Résultat : sur dix sommeliers interrogés en 2023 par Vitisphere, seulement 2 reconnaissent utiliser régulièrement les applis communautaires pour partager leur passion, et aucun n’en fait son canal principal. On est loin de l’écosystème à l’américaine où certains “wine influencers” engrangent des dizaines de milliers de followers sur CellarTracker ou Delectable tout en en vivant.

Influenceurs et crédibilité : comment s’y retrouver ?

Dans ce mélange d’amateurs éclairés et d’experts discrets, comment distinguer les comptes vraiment pertinents des profils “usines à notes” (qui notent tout et n’importe quoi pour exister dans les algorithmes) ? Quelques pistes concrètes :

  1. Regarder le profil de l’utilisateur : les applis les plus sérieuses (Vivino, WineAdvisor) affichent, sous le pseudonyme, le métier ou la certification (sommelier, caviste, vigneron). À creuser…
  2. S’intéresser à la qualité des notes : un vrai pro détaille ses dégustations avec précision (nez, bouche, longueur, accord…).
  3. Repérer les listes thématiques : rares mais précieuses, certaines listes de recommandations, élaborées et signées, sortent du lot (ex : “les grands cabernets du Médoc par Sandrine Audegond” sur Vivino).
  4. Se méfier des “ultra-influenceurs” : ceux qui notent 3000 bouteilles/an, toujours en 4,5/5, sont rarement crédibles. Préférer l’intelligence critique (et un peu de dissonance !).
  5. Vérifier la date de publication : l’univers du vin bouge. Les comptes “stars” des années 2017/2018 sont parfois des coquilles vides aujourd’hui.

Quelques initiatives à suivre pour (re)dynamiser ces espaces

Le secteur du vin digital français reste jeune. Mais il évolue, doucement, pour encourager la présence de professionnels identifiable et active.

  • TWIL explore, depuis mi-2023, des masterclass limitées animées par des sommeliers reconnus et accessibles (parfois gratuites sous réserve de création de compte, mais loin d’être mainstream).
  • WineAdvisor encourage la création de groupes thématiques, mais l’effet “bulle parmi les bulles” (groupes confidentiels, peu engagés) limite encore l'impact.
  • Vivino commence à tester des “profils certifiés” réservés à certains pros (vignerons, cavistes, sommeliers), mais à la marge, et sans affichage distinct massif.
  • Des événements hybrides (WineTech Tour, ApéroTwil, dégustations en live sur Instagram couplés à des publications sur applis) tentent de créer des passerelles plus efficaces entre les mondes physiques et digitaux — sans doute l’avenir.

....................

▶ _Consignes de l'exercice_:
1. Traduisez en anglais cette phrase du texte sur les applications de vin : « WineAdvisor encourage la création de groupes thématiques, mais l’effet “bulle parmi les bulles” (groupes confidentiels, peu engagés) limite encore l'impact. »
2. Prolongez le texte sur les applications de vin et leurs influenceurs à la suite de sa dernière phrase.

....................

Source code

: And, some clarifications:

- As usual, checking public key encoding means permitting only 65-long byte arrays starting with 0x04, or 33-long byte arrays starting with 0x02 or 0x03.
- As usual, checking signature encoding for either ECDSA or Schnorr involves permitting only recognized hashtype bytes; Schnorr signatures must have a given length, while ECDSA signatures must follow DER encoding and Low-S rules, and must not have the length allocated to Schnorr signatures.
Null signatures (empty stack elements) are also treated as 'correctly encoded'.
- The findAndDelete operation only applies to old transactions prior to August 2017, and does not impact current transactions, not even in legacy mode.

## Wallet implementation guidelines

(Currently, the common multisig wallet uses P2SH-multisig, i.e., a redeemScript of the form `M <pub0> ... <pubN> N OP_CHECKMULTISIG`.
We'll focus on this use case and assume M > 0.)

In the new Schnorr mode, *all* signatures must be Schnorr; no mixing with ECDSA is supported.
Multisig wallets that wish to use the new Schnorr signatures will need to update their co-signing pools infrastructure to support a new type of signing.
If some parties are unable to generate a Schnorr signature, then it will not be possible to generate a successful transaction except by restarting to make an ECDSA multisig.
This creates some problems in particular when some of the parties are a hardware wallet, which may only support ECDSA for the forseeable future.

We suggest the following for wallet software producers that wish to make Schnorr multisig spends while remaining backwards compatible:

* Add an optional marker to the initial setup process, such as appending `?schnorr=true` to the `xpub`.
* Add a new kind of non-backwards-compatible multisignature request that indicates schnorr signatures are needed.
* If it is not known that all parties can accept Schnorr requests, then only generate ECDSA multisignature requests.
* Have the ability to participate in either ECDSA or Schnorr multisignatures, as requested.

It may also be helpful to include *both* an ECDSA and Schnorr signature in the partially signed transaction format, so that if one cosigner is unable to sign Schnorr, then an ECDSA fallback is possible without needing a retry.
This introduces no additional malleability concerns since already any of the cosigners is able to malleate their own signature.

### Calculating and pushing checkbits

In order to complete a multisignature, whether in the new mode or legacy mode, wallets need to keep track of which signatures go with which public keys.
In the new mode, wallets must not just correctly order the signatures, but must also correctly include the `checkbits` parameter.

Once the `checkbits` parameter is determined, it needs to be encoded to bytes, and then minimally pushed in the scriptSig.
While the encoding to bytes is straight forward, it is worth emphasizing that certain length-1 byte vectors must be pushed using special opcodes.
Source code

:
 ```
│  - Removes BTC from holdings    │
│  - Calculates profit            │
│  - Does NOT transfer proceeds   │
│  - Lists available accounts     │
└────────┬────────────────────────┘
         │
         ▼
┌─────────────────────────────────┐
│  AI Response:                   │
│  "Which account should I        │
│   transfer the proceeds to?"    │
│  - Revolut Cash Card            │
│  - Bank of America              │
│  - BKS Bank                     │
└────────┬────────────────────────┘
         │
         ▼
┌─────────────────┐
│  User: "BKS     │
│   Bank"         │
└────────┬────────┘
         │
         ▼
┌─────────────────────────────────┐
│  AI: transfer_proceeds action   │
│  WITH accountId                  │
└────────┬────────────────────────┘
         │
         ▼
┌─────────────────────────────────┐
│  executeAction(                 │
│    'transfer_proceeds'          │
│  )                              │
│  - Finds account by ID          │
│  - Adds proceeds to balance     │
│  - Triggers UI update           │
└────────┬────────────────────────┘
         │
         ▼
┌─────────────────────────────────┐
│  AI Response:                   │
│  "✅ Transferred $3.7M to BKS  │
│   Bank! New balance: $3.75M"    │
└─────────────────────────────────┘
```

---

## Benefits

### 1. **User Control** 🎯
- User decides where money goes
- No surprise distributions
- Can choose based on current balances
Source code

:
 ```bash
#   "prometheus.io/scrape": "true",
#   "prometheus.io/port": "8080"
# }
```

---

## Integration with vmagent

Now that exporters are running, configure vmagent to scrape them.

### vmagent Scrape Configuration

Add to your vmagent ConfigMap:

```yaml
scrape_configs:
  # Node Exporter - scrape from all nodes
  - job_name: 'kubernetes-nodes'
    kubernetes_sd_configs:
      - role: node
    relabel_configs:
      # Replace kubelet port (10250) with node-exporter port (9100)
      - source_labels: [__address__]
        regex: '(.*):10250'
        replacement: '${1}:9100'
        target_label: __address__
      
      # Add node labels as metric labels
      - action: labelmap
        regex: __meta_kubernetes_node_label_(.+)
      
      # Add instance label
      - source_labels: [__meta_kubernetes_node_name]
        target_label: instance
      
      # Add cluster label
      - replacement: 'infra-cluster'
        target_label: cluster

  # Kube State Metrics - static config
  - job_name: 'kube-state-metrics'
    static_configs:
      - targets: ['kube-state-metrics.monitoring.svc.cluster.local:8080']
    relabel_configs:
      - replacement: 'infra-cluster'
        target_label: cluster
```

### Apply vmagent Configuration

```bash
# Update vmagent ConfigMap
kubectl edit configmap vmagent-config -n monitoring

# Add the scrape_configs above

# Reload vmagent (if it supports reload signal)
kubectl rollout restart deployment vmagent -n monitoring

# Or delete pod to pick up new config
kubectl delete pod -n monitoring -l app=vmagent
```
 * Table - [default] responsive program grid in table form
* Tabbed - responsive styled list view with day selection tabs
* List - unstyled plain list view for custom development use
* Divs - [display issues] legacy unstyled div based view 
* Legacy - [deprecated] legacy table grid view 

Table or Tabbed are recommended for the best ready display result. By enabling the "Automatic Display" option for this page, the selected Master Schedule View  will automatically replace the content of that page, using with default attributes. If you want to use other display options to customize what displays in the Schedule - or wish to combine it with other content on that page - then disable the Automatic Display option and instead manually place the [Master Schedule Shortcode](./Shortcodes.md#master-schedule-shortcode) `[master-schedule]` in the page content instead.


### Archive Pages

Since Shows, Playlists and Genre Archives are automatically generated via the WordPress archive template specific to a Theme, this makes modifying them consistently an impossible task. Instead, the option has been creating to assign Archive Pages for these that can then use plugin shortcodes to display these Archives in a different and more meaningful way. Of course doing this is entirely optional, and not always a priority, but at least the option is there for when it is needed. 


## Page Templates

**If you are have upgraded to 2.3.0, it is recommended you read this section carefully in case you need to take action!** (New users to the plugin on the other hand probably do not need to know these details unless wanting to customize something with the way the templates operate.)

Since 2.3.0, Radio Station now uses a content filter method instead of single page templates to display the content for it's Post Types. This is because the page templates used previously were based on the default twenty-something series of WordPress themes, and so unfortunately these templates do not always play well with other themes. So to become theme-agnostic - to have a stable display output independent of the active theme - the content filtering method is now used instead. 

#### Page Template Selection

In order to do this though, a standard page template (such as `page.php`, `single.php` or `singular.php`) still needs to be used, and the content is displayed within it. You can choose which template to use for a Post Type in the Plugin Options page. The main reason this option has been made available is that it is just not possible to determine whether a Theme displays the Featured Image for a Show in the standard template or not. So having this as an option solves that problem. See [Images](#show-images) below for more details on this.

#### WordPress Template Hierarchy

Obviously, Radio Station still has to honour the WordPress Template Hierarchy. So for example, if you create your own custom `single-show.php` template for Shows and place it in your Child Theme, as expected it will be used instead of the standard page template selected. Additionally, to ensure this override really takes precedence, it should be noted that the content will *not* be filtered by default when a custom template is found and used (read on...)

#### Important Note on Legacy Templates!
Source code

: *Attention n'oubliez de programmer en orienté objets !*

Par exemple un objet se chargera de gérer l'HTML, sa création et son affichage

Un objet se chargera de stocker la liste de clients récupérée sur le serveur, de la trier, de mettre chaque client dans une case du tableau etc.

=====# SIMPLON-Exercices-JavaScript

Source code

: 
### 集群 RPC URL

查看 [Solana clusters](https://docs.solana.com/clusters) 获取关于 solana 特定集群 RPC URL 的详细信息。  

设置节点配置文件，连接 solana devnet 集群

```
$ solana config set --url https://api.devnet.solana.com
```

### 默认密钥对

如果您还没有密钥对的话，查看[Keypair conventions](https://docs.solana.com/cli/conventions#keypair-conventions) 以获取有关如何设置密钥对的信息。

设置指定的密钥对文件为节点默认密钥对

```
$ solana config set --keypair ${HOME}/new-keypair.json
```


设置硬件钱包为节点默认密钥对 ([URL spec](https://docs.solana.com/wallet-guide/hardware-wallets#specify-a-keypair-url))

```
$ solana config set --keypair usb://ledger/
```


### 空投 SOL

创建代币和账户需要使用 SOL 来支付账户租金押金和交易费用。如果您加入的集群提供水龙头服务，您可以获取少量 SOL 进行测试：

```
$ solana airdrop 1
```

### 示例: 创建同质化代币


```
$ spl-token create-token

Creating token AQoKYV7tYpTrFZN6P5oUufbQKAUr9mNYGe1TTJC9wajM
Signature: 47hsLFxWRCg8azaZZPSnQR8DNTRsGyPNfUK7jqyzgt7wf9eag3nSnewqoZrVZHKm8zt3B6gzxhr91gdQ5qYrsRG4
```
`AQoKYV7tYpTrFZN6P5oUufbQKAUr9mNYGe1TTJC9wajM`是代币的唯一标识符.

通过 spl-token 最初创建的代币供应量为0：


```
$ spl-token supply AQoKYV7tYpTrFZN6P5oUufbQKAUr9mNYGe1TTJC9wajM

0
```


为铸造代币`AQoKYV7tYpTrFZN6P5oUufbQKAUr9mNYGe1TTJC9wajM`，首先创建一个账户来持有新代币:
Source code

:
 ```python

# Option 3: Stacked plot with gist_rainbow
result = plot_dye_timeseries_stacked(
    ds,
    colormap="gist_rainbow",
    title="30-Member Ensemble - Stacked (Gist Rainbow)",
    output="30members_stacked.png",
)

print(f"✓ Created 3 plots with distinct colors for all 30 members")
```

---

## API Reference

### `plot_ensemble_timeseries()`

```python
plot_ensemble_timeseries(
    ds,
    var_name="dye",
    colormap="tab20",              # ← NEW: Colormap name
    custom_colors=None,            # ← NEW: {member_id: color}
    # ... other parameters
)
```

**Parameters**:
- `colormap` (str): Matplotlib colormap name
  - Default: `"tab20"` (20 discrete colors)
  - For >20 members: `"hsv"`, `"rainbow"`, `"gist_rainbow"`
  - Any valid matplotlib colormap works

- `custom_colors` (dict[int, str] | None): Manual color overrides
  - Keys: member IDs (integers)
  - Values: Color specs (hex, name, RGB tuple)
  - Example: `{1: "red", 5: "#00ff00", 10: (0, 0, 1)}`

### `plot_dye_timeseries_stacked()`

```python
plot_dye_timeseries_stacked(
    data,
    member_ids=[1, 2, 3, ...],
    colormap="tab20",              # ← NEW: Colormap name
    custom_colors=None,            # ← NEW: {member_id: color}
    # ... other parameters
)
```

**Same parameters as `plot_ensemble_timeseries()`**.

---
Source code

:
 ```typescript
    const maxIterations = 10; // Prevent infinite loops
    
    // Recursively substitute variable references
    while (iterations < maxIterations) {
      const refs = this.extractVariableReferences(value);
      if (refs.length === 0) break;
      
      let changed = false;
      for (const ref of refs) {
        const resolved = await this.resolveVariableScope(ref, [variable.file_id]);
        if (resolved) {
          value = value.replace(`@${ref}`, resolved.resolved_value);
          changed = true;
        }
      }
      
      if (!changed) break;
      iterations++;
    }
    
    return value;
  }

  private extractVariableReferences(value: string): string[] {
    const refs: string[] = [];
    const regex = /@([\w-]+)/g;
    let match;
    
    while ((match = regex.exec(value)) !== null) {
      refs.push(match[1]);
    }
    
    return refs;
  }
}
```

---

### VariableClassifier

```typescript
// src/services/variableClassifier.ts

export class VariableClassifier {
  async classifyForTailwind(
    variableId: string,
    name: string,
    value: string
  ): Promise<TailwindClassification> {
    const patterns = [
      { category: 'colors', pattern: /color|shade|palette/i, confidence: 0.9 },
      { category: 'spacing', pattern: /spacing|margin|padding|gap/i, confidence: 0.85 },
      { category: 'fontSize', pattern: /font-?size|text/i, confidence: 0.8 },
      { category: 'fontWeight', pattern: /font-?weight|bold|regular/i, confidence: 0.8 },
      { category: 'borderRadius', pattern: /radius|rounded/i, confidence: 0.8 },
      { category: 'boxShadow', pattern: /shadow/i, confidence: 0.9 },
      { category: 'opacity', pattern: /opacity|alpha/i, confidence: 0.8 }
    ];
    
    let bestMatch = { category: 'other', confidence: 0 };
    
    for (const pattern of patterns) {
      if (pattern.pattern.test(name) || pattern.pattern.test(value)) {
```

....................

▶ _Réponses attendues_:
1. WineAdvisor encourages the creation of themed groups, but the “bubble within the bubbles” effect (confidential, low-engagement groups) still limits the impact.

2.
Où sont les pépites à suivre sur les applis françaises ?

Pour l’utilisateur lambda, la quête peut sembler compliquée, car la masse d’informations et d’avis dilue la voix des professionnels. Cependant :

  • Sur Vivino : privilégier les recherches via l’onglet “Meilleurs dégustateurs dans votre région” ; quelques sommeliers (souvent anonymes sous pseudo) y publient des sélections précises.
  • WineAdvisor met en avant, dans la rubrique “Communautés”, des groupes thématiques animés parfois par des pros “dans l’ombre”, mais accessibles par messagerie.
  • TWIL propose — mais trop discrètement — des sélections spéciales “Les choix de nos experts”, rares, mais qualitatives.

Astuce : beaucoup de pros du vin utilisent la même photo de profil et la même biographie courte que sur Instagram ou LinkedIn — une façon de vérifier rapidement si l’on a à faire à une personne réelle et référencée.

Perspectives : faut-il (encore) croire aux applis communautaires pour suivre les vrais experts du vin ?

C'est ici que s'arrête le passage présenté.